= JOB =
Exactly the lines from the one holding "2014, 55 y más años: 26000 -> 22000" to the end of the listing, both ends included, make up the expected answer.
DATASET EXTRACT section start
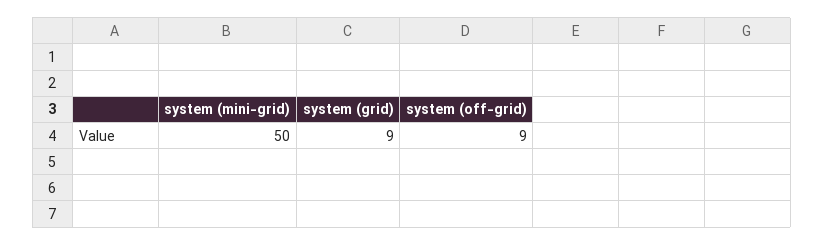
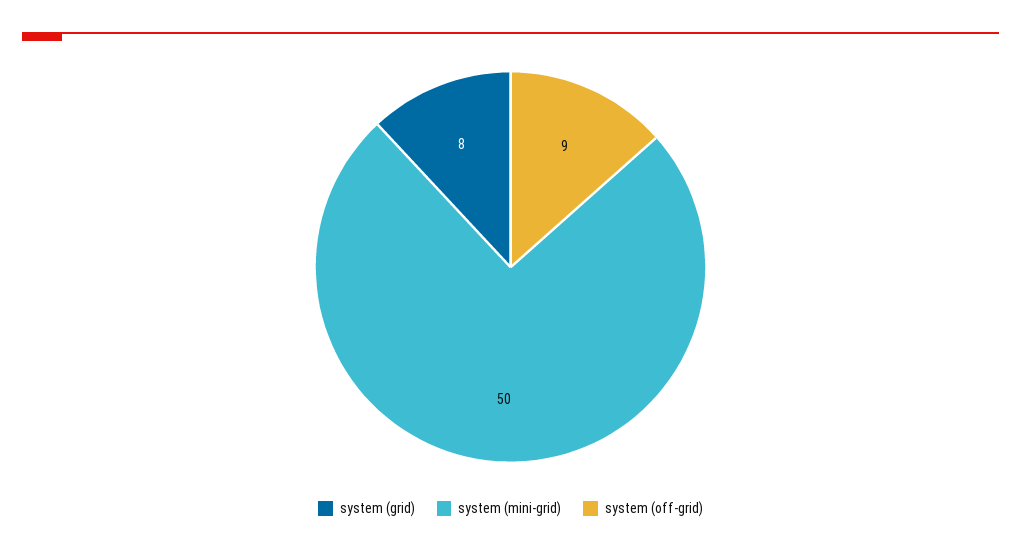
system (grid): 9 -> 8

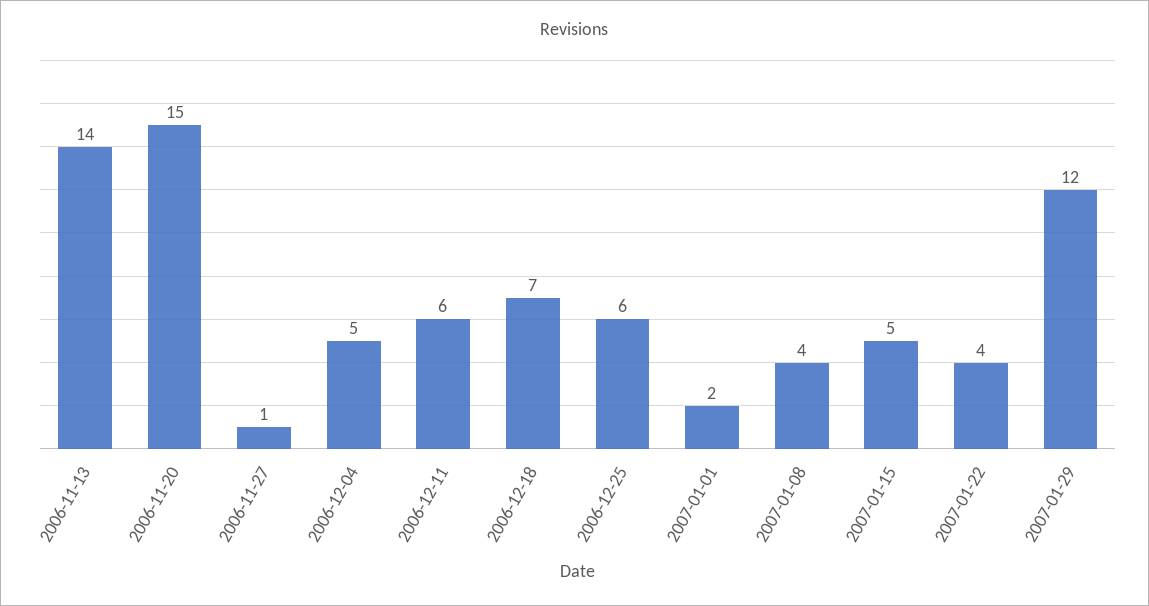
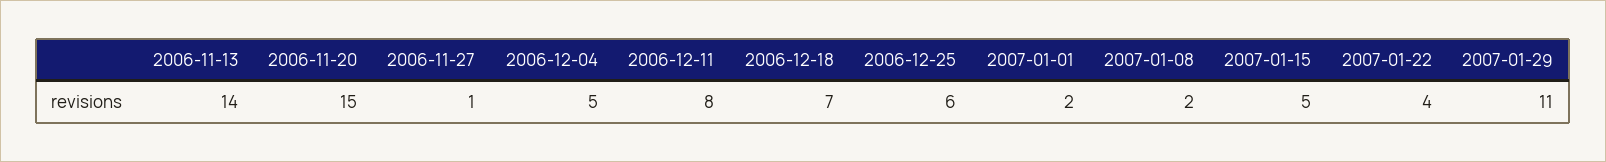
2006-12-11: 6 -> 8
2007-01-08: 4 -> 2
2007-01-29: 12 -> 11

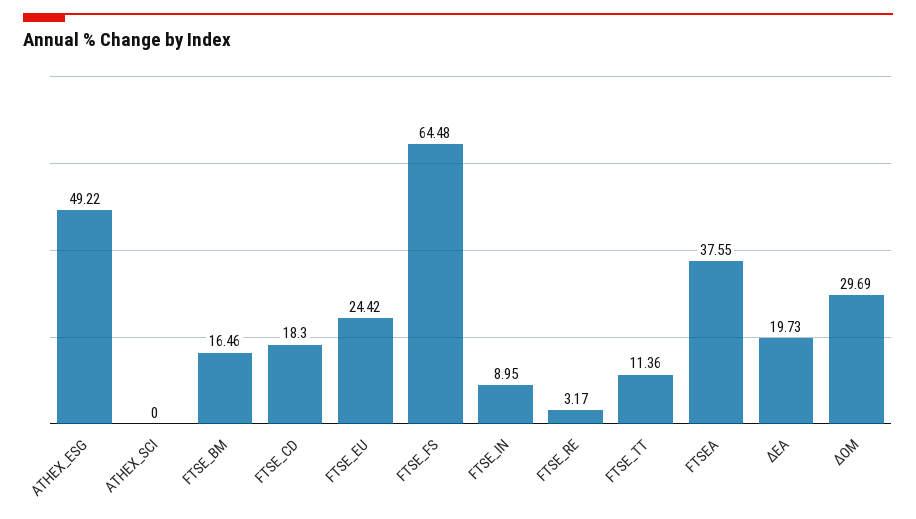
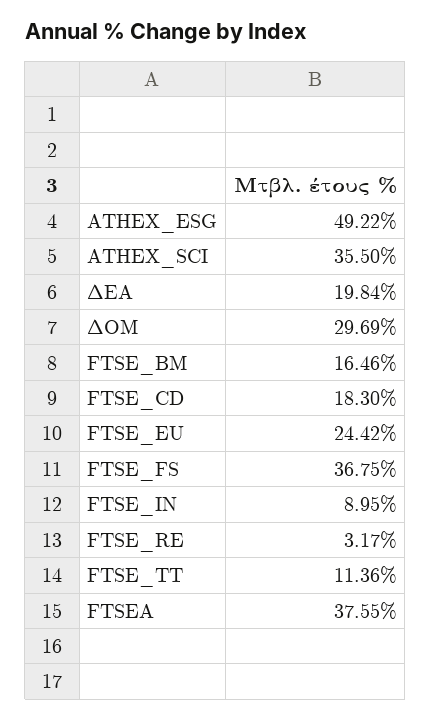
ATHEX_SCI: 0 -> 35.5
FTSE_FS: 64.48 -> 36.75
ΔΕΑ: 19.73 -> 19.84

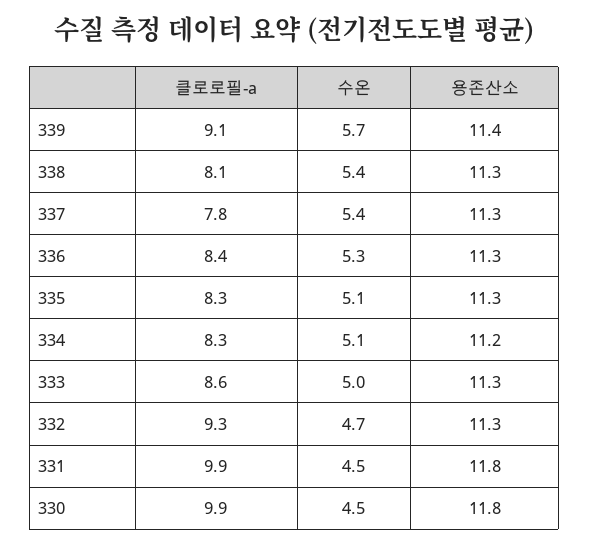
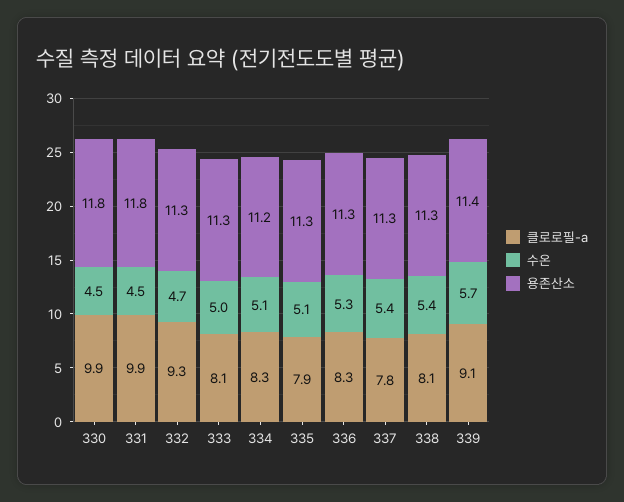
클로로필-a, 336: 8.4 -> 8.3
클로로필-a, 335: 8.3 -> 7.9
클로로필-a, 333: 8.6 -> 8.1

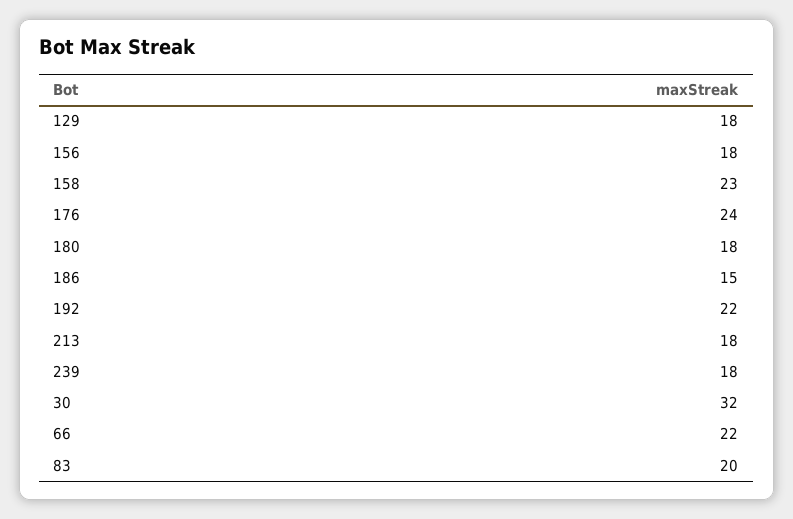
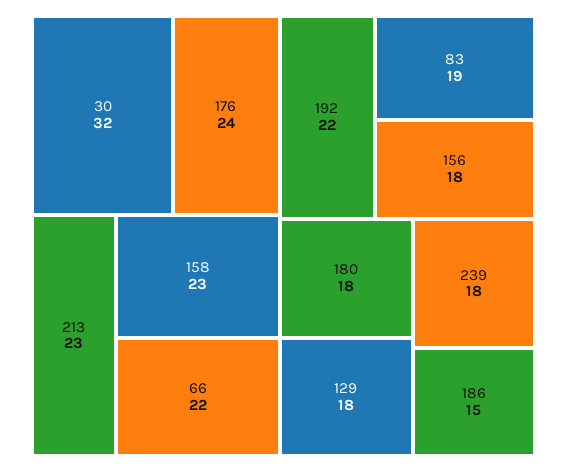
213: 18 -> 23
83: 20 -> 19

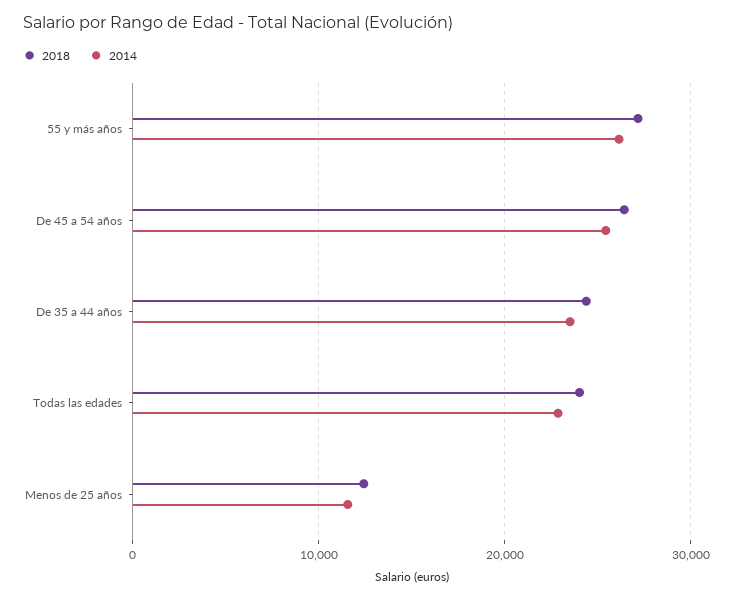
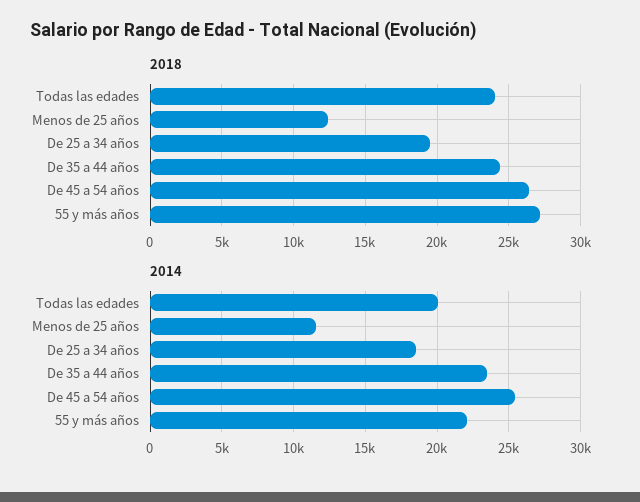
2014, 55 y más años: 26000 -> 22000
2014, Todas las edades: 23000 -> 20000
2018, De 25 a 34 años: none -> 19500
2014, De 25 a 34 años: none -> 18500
DATASET EXTRACT section end
= THE COMPLETED TASK =
2014, 55 y más años: 26000 -> 22000
2014, Todas las edades: 23000 -> 20000
2018, De 25 a 34 años: none -> 19500
2014, De 25 a 34 años: none -> 18500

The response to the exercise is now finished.